**Extrait de page:**

****************************************

Le bloc-notes d’Albrecht Sonntag

Héros et traîtres - Le bloc-notes d'Albrecht Sonntag

Héros et traîtres - Le bloc-notes d'Albrecht Sonntag

Comme toutes les semaines nous retrouvons le « bloc-notes européen » d’Albrecht Sonntag, professeur à l’ESSCA Ecole de Management, à Angers.

Aujourd’hui, vous nous parlez de héros et de traîtres. Deux catégories très distinctes, non ?

Détrompez-vous, elles se recoupent plus souvent qu’on ne pense. Il y a des individus, notamment dans le domaine politique, qui deviennent héroïques parce qu’ils ont le courage de reconnaître des erreurs monumentales du passé et de trahir leurs croyances fallacieuses antérieures.

L’actualité de ces dernières semaines m’a rappelé un essai très fin du poète allemand Hans Magnus Enzensberger, touche-à-tout génial et prolifique. Le texte date de 1997, Il l’avait intitulé « Héros du retrait ».

****************************************

**Lignes de données:**
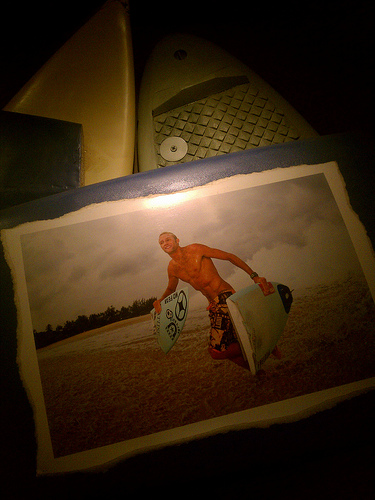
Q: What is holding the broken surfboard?
A: The man.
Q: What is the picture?
A: Of the man.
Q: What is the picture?
A: Of the man.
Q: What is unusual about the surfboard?
A: It's in two pieces.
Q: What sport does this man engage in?
A: Surfing.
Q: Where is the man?
A: Ocean.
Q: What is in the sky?
A: Clouds.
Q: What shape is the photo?
A: Rectangle.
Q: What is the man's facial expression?
A: Smiling.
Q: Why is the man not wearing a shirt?
A: Because he's swimming/surfing.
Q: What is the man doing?
A: Running out of the water.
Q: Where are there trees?
A: In the distance.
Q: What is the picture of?
A: Surfer.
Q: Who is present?
A: A man.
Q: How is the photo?
A: Clear.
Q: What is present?
A: A painting.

****************************************

**Consigne:** Recopiez l'extrait sur les héros et les traîtres en entier, sans en modifier un seul mot. Les entrées ne servent à rien pour cet exercice.

**Réponse attendue:**
Le bloc-notes d’Albrecht Sonntag

Héros et traîtres - Le bloc-notes d'Albrecht Sonntag

Héros et traîtres - Le bloc-notes d'Albrecht Sonntag

Comme toutes les semaines nous retrouvons le « bloc-notes européen » d’Albrecht Sonntag, professeur à l’ESSCA Ecole de Management, à Angers.

Aujourd’hui, vous nous parlez de héros et de traîtres. Deux catégories très distinctes, non ?

Détrompez-vous, elles se recoupent plus souvent qu’on ne pense. Il y a des individus, notamment dans le domaine politique, qui deviennent héroïques parce qu’ils ont le courage de reconnaître des erreurs monumentales du passé et de trahir leurs croyances fallacieuses antérieures.

L’actualité de ces dernières semaines m’a rappelé un essai très fin du poète allemand Hans Magnus Enzensberger, touche-à-tout génial et prolifique. Le texte date de 1997, Il l’avait intitulé « Héros du retrait ».